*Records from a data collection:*

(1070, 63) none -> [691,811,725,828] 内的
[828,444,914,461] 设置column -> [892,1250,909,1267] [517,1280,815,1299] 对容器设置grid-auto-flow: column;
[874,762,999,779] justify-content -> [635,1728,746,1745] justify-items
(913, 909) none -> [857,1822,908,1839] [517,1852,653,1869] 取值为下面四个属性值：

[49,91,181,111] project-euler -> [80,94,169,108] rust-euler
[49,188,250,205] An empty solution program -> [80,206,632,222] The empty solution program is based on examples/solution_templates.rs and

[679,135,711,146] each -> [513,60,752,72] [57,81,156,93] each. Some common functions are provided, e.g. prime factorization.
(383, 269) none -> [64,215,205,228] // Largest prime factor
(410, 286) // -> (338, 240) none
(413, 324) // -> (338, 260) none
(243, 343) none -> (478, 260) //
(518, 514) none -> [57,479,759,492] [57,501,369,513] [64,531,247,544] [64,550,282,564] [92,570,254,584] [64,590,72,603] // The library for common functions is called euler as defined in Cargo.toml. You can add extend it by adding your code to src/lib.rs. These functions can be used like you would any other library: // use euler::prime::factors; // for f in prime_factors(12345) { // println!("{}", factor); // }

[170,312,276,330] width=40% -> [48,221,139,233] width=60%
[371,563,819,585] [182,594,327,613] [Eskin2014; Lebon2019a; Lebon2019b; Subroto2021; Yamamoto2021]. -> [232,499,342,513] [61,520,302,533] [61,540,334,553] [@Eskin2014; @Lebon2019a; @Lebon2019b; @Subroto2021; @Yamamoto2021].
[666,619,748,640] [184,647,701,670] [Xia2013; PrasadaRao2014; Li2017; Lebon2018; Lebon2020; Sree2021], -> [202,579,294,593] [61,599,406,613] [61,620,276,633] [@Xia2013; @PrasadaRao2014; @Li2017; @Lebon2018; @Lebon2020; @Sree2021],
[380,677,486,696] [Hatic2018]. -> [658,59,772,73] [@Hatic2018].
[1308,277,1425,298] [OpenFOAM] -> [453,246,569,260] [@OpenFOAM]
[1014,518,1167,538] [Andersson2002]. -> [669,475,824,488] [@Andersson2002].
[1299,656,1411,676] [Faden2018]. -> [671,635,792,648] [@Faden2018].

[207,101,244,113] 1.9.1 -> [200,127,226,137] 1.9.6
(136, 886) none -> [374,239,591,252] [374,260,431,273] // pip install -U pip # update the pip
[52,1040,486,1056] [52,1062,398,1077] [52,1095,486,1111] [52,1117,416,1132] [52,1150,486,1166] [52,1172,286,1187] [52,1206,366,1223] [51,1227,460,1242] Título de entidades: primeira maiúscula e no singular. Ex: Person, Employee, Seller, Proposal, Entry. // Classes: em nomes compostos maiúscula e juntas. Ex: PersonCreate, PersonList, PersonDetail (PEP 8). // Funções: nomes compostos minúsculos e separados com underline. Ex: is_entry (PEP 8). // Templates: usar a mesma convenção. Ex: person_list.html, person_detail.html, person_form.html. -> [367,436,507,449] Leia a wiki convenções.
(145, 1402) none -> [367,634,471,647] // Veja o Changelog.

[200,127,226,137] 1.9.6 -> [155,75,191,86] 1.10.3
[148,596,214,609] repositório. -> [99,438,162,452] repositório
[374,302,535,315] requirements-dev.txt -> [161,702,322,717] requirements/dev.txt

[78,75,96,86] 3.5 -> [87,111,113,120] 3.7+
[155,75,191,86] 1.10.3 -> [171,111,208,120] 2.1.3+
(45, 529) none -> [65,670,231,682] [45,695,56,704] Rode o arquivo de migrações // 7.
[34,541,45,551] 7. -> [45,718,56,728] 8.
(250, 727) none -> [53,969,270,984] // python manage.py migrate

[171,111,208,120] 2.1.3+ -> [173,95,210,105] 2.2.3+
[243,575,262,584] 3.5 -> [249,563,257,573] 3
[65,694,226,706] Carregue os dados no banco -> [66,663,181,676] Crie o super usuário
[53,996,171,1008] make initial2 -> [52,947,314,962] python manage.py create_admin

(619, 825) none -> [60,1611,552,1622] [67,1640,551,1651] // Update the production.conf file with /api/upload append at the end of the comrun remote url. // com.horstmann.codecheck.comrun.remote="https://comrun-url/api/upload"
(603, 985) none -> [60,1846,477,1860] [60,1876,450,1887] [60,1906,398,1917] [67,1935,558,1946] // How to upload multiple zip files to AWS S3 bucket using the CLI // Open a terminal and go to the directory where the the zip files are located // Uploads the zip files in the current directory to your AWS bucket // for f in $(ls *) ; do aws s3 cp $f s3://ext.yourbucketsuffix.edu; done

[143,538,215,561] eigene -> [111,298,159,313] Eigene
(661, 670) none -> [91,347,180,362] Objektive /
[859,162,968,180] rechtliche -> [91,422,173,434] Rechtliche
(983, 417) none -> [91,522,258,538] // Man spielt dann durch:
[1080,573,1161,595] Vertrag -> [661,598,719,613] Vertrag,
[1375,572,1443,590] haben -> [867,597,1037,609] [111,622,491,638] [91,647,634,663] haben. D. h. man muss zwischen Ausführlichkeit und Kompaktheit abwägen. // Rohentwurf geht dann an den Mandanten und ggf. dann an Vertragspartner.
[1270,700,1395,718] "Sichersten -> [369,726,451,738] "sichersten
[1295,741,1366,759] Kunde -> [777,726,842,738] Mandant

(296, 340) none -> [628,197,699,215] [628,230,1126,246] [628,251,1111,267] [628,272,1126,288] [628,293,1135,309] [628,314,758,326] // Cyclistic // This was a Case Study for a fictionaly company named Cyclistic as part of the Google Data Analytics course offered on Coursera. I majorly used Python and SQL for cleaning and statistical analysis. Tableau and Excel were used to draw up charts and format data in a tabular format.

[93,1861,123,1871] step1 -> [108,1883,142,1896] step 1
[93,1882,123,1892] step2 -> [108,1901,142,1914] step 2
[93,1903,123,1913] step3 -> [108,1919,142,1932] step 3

*EXERCISE:* A verbatim transcription is needed of the lines above, starting at the line with "[371,563,819,585] [182,594,327,613] [Eskin2014;" and ending at the line with "(136, 886) none", both included, and of nothing else.

*REPLY:*
[371,563,819,585] [182,594,327,613] [Eskin2014; Lebon2019a; Lebon2019b; Subroto2021; Yamamoto2021]. -> [232,499,342,513] [61,520,302,533] [61,540,334,553] [@Eskin2014; @Lebon2019a; @Lebon2019b; @Subroto2021; @Yamamoto2021].
[666,619,748,640] [184,647,701,670] [Xia2013; PrasadaRao2014; Li2017; Lebon2018; Lebon2020; Sree2021], -> [202,579,294,593] [61,599,406,613] [61,620,276,633] [@Xia2013; @PrasadaRao2014; @Li2017; @Lebon2018; @Lebon2020; @Sree2021],
[380,677,486,696] [Hatic2018]. -> [658,59,772,73] [@Hatic2018].
[1308,277,1425,298] [OpenFOAM] -> [453,246,569,260] [@OpenFOAM]
[1014,518,1167,538] [Andersson2002]. -> [669,475,824,488] [@Andersson2002].
[1299,656,1411,676] [Faden2018]. -> [671,635,792,648] [@Faden2018].

[207,101,244,113] 1.9.1 -> [200,127,226,137] 1.9.6
(136, 886) none -> [374,239,591,252] [374,260,431,273] // pip install -U pip # update the pip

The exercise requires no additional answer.